Feri foresees Portuguese economic stagnation in 2013, and 1% growth in 2014.

Feri also pointed to the weakness of its growth exacerbated by being "on the edge of Europe geographically", and its dependency on Spain, "which is just as rattled by the crisis".

Neil Dwane, CIO in Europe for Allianz Global Investors unit RCM, said he believes Greece is "bust", and "clearly what we have seen particularly dramatically in the last couple of weeks is that the market has decided now that Portugal, too, is bust."

He said Portugal "will become a clear issue - they have only just started to implement their austerity measures and the structural difficulties are already becoming very clear".

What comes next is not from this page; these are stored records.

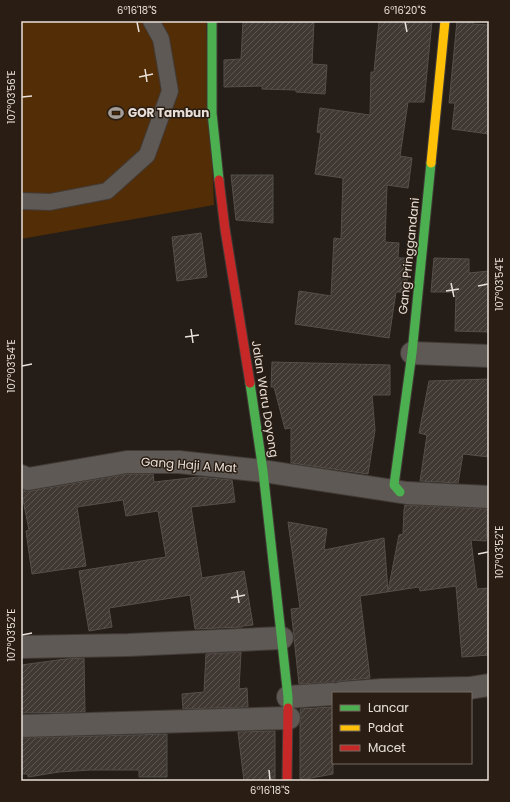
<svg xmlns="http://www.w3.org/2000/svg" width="510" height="802" font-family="Poppins,sans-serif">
	<defs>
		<pattern id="building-hatch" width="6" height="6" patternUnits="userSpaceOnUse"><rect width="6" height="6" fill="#3f3833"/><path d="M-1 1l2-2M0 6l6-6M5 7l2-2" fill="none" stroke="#5b5450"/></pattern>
	</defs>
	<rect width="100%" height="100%" fill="#251e18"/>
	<path fill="#522d06" d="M 21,21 L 206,21 L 214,205 L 21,239 Z"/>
	<g fill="url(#building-hatch)" stroke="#554f4a">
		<path d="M 243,21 L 314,21 L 312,64 L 327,65 L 325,94 L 296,92 L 296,90 L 262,89 L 262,86 L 224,87 L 224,60 L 241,59 Z"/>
		<path d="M 379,21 L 432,21 L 424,102 L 408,102 L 400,156 L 412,158 L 408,188 L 387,185 L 385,242 L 399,243 L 398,258 L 409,258 L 406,292 L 396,292 L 389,338 L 295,324 L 299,291 L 331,296 L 334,238 L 341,239 L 343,178 L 315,174 L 321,133 L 317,132 L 320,108 L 370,115 L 371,72 L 374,72 Z"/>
		<path d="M 457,21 L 473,21 L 473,24 L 489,25 L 489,134 L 452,129 L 455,103 L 449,103 Z"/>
		<path d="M 231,175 L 273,175 L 273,223 L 236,220 Z"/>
		<path d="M 201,233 L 207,277 L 177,281 L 172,237 Z"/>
		<path d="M 434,258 L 469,259 L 469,273 L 489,271 L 489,332 L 455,331 L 456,292 L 431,292 Z"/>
		<path d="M 272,362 L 390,365 L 390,395 L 372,395 L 375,430 L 368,474 L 291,463 L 291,428 L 285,429 L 274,387 L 271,387 Z"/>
		<path d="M 489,379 L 489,457 L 463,454 L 458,483 L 420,481 L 427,435 L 419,433 L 429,381 Z"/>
		<path d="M 128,474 L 153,474 L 154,482 L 199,477 L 232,480 L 235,502 L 191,507 L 202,578 L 244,571 L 253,625 L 243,626 L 242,627 L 195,629 L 190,595 L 109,608 L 112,627 L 89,631 L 79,571 L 166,557 L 158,511 L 126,516 L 123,500 L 77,507 L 86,566 L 32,574 L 26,531 L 29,530 L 21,490 L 30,491 Z"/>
		<path d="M 405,505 L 488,509 L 486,541 L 471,540 L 477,589 L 489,588 L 489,655 L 462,657 L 456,586 L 420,591 L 419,587 L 360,596 L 370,678 L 341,681 L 336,682 L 299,684 L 291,609 L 300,608 L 288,522 L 327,529 L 324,550 L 384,538 L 388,591 L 399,535 L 403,534 L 404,510 Z"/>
		<path d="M 241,652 L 239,689 L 247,688 L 248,707 L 183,709 L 182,694 L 204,692 L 206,654 Z"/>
		<path d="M 84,658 L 85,712 L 21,713 L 21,665 L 66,659 Z"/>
		<path d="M 333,707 L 333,774 L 300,780 L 300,723 L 301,718 L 300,709 Z"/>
		<path d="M 275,731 L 275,781 L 244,781 L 238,732 Z"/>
		<path d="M 167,734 L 167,777 L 139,777 L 139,770 L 90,770 L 59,772 L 28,777 L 28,774 L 21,774 L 21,738 Z"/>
	</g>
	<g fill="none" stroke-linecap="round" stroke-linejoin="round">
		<defs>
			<path id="lane" d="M 21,201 L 50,202 L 107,191 L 147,155 L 170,91 L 161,39 L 151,21"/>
			<g id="street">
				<path d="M 412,353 L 489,356"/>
				<path d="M 21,476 L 28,479 L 127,462 L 179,462 L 263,471 L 407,493 L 489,497"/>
				<path d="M 21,647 L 128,645 L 282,638"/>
				<path d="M 342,693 L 382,690 L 470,688 L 489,685"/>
				<path d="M 288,697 L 333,694"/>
				<path d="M 21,726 L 289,718"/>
			</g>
			<g id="fast">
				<path d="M 212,21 L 212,113 L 219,180"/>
				<path d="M 250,383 L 263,471 L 288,697 L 288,708"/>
				<path d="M 400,492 L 394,485 L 412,353 L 431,163"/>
			</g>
			<path id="slow" d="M 431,163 L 445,21"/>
			<g id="jam">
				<path d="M 219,180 L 225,229 L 250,383"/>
				<path d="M 287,781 L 288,708"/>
			</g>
		</defs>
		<use href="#lane" stroke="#423b37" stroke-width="18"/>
		<use href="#street" stroke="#423b37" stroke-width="24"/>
		<use href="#fast" stroke="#423b37" stroke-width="11"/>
		<use href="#slow" stroke="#423b37" stroke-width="11"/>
		<use href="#jam" stroke="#423b37" stroke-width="11"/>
		<use href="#lane" stroke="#5e5954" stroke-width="16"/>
		<use href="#street" stroke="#5e5954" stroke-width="22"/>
		<use href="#fast" stroke="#4caf50" stroke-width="9"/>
		<use href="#slow" stroke="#ffc107" stroke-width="9"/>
		<use href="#jam" stroke="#c62828" stroke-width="9"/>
	</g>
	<path fill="none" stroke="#e9e0d9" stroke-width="1.5" d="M 137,22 L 139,32M 405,22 L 407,32M 145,69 L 147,82M 139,77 L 153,74M 22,97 L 32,96M 451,283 L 454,297M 478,286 L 488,284M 446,291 L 459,289M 191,329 L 193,343M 185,337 L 199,335M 22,366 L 32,364M 478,554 L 488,552M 237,590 L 239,603M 231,598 L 245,595M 22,635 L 32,633M 269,770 L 270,780"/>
	<defs>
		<symbol id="stadium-bare" viewBox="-9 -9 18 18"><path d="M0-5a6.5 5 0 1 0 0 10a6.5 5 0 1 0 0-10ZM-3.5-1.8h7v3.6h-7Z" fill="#a49c95" stroke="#2a1d13" stroke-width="2.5" paint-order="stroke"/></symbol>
	</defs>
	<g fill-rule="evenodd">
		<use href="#stadium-bare" x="105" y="102" width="22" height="22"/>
	</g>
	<g text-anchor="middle" stroke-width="3" stroke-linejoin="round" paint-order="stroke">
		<g font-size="12" font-weight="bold" fill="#e9e0d9" stroke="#2a1d13" text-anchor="start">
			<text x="128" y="117">GOR Tambun</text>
		</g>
		<g font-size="12" fill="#e9e0d9" stroke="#2a1d13">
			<text transform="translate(409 256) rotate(-84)" y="4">Gang Pringgandani</text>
			<text transform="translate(265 399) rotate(81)" y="4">Jalan Waru Doyong</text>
			<text transform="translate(189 465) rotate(4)" y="4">Gang Haji A Mat</text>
		</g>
	</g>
	<rect width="510" height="802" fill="none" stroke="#2a1d13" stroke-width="44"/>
	<rect x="332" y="692" width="140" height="72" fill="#2a1d13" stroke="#766b62"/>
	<rect x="340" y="705" width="20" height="6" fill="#4caf50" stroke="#766b62"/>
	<text x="368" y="712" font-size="12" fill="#e9e0d9">Lancar</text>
	<rect x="340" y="725" width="20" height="6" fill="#ffc107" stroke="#766b62"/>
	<text x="368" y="732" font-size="12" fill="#e9e0d9">Padat</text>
	<rect x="340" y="745" width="20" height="6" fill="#c62828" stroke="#766b62"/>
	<text x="368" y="752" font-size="12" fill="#e9e0d9">Macet</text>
	<rect x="22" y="22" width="466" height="758" fill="none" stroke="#e9e0d9" stroke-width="1.5"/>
	<g font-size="10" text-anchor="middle" fill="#e9e0d9">
		<text x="137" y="14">6°16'18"S</text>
		<text x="405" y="14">6°16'20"S</text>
		<text transform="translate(11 97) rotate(-90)" y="4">107°03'56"E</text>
		<text transform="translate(499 284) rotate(-90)" y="4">107°03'54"E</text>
		<text transform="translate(11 366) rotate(-90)" y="4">107°03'54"E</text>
		<text transform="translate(499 552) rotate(-90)" y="4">107°03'52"E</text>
		<text transform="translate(11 635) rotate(-90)" y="4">107°03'52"E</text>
		<text x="270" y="794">6°16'18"S</text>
	</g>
</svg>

One problem for Lisbon, Dwane said, is that all Portugal's debt is governed by English international law, so Lisbon cannot change the rules as the Greek government can through a bill in parliament.

"The Portuguese will, at some point, have to negotiate international law, which gives them absolutely no preferential treatment." Dwane said this could be one reason the European Central Bank recently stopped buying Portuguese debt.

"If there is a restructuring, everybody will take a haircut, not just the people who the ECB and the EU say will take a haircut."

But Feri said Lisbon showed it was willing to reform the nation, so there should not be the "downwards spiral" Athens has experienced.

Dwane shares Feri's view of a long, slow recovery for the eurozone's other heavily indebted nations.

He noted: "It has taken Italy 20 years to get itself to where it is [and] I see no reason to think that it will take less than that for Italy to become more efficient and more competitive. Italians are currently 20% less effective than Germans. This is a very big challenge that everyone has to face. And I think the challenge is to try to provide a sense of growth and a sense of hope to their citizens so that they feel this is a journey worth travelling."